OBJECTIVES.
• a. From the AHL passage, return the stretch from "They turned it" through "throughout the year.".
• b. According to the AHL passage, which NHL club had the Lowell Lock Monsters as its minor league affiliate?
• c. Name every hockey player mentioned in the AHL passage.

Why wouldnt it be, of course, given the caliber of skaters playing in the league for a full 80-game season while the NHL players were locked out?

Patrice Bergeron, Jason Spezza, Eric Staal and Jay Bouwmeester were among the notable young and inexperienced NHL players shipped to the AHL during that season.

They turned it into a year-long highlight reel for the league while so many other players retreated to Europe just as theyre doing right now.

Staal, Chuck Kobasew, Chad LaRose and Cam Ward were among a star-studded group of Lowell Lock Monsters when the local team still served as the minor league affiliation for the Carolina Hurricanes. Hockey fans in the area still talk about how much fun it was to watch those players while still in the embryonic stage of their hockey careers, and that same experience will repeat itself in numerous AHL outposts throughout the year.

Bergeron had just one year of NHL experience under his belt in Boston when he arrived in Providence, and was a far different, more polished and well-developed center when he next stepped back onto the NHL ice. The same is expected again this season in the AHL as the NHL work stoppage is pushing some of their best young players to outposts like Providence, Springfield, Manchester and Worcester in the American Hockey League.

INFORMATION PROVIDED.
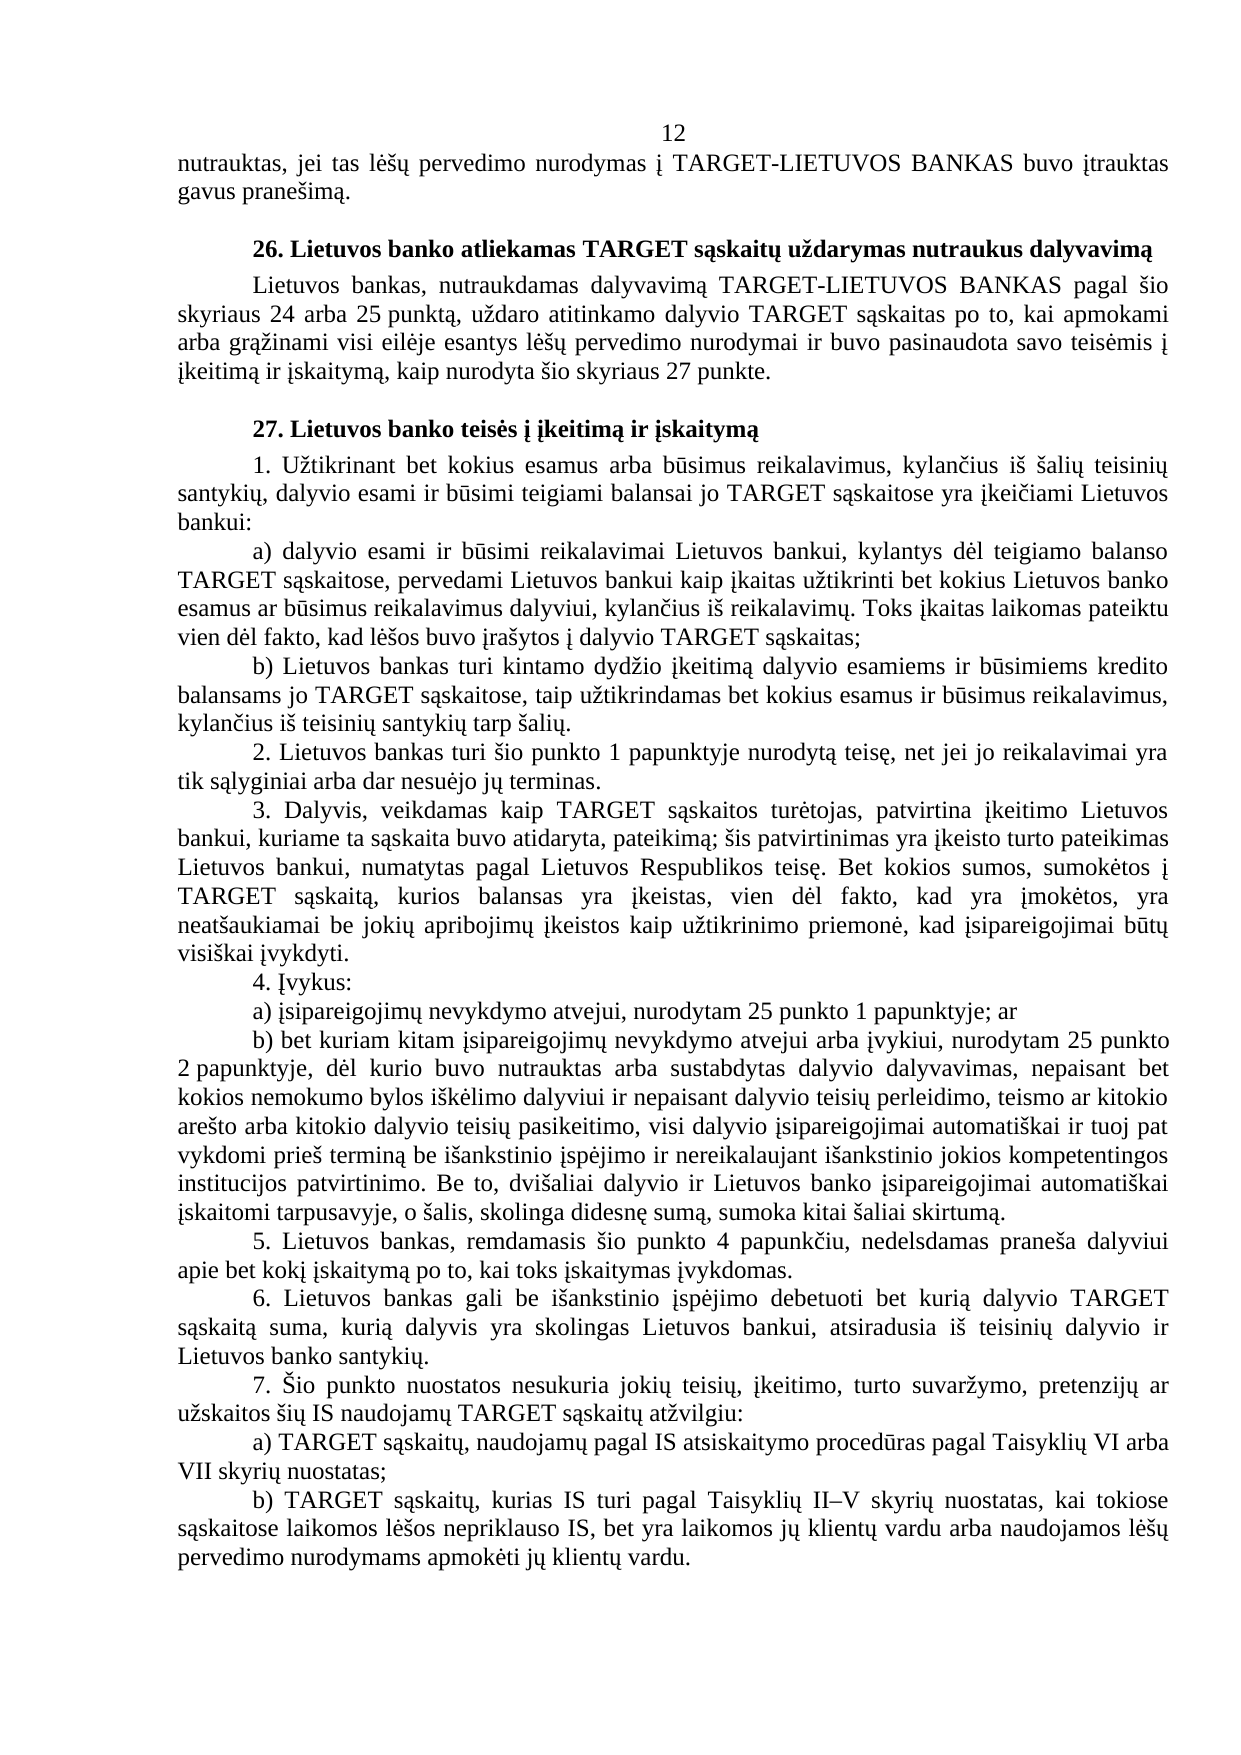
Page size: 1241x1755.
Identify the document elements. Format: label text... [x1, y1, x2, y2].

LIST OF SOLUTIONS.
• a.
They turned it into a year-long highlight reel for the league while so many other players retreated to Europe just as theyre doing right now.

Staal, Chuck Kobasew, Chad LaRose and Cam Ward were among a star-studded group of Lowell Lock Monsters when the local team still served as the minor league affiliation for the Carolina Hurricanes. Hockey fans in the area still talk about how much fun it was to watch those players while still in the embryonic stage of their hockey careers, and that same experience will repeat itself in numerous AHL outposts throughout the year.

• b. The Carolina Hurricanes

• c.
Patrice Bergeron
Jason Spezza
Eric Staal
Jay Bouwmeester
Chuck Kobasew
Chad LaRose
Cam Ward